Donna R. Slater, an affiliate broker with Keller Williams Realty, said Corker should do more to support the president, who considered Corker last year for his vice president and later as secretary of state.
"Perhaps a little support is in order, Mr. Corker?" Slater asked in a Facebook post. "Seems he (President Trump) has to fight battles alone."
Meanwhile, Mary Mancini, chairwoman of the Tennessee Democratic Party, said via a statement Thursday evening that Corker's comments earlier in the day amounted to nothing out of the ordinary.
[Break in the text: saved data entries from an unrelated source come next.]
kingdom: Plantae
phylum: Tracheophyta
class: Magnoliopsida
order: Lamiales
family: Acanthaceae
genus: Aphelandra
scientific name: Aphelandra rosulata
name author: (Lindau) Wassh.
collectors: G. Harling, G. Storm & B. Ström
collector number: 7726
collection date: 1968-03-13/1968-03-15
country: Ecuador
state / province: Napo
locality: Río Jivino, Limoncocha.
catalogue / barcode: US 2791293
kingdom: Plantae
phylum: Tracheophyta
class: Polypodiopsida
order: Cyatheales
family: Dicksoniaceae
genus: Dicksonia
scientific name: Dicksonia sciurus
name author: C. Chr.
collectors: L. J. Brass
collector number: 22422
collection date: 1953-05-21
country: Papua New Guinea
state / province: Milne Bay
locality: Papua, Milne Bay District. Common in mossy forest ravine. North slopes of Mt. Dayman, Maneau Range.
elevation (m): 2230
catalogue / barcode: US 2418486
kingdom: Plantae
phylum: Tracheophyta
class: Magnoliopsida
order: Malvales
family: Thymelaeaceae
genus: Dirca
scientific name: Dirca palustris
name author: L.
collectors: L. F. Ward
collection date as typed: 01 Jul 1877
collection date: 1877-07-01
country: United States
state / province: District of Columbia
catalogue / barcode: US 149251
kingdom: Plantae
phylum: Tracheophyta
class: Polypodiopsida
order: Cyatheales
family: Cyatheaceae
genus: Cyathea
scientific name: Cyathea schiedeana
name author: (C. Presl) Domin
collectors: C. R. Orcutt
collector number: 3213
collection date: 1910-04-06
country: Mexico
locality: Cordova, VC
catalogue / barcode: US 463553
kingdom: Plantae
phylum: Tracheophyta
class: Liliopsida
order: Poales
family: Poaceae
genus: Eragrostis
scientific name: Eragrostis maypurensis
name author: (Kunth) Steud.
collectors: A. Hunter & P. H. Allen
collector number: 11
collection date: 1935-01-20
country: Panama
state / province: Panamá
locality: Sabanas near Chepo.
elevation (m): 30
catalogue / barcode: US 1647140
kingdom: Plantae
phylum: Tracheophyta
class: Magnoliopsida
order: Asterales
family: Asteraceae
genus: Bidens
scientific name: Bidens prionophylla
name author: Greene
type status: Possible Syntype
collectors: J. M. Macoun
"This is the pattern we have come to expect from Senator Corker — all talk and no action," she said. "In the face of a president who is legitimizing white supremacists and Neo-Nazis, all Senator Corker can muster is a few words of vague criticism. The reality is that in 2016 he joined the most divisive, ugly and racist presidential campaign in our lifetime and even now, with Trump's egregious behavior, he shows no real sign of breaking with it."
Trump again Thursday blasted some members of his own party, denouncing Sen. Flake on Twitter as "toxic" after Flake criticized Trump for not doing more to criticize white supremacists in Charlottesville.
But Corker praised Flake as "one of the finest best human beings I've ever met," and said he has a "conscience and is a real conservative."
Earlier this week, Corker criticized Trump for his recent attacks against Senate Majority Leader Mitch McConnell, R-Ky., saying "you don't try to change quarterbacks when you are heading into a big game" in reference to Congress returning to Washington in September to take up tax reform, the debt ceiling, a new budget and a major infrastructure proposal.
Despite his criticism of the president, Corker said he hopes the White House and Congress can work together by October to take up tax reform, which he said is critical to making America competitive and helping economic growth. But the Tennessee Republican, who turns 65 next week and is expected to run for a third term next year, repeated his fear that America's biggest threat is its mounting deficit and fiscal problems, which he said are largely being ignored by politicians in Washington.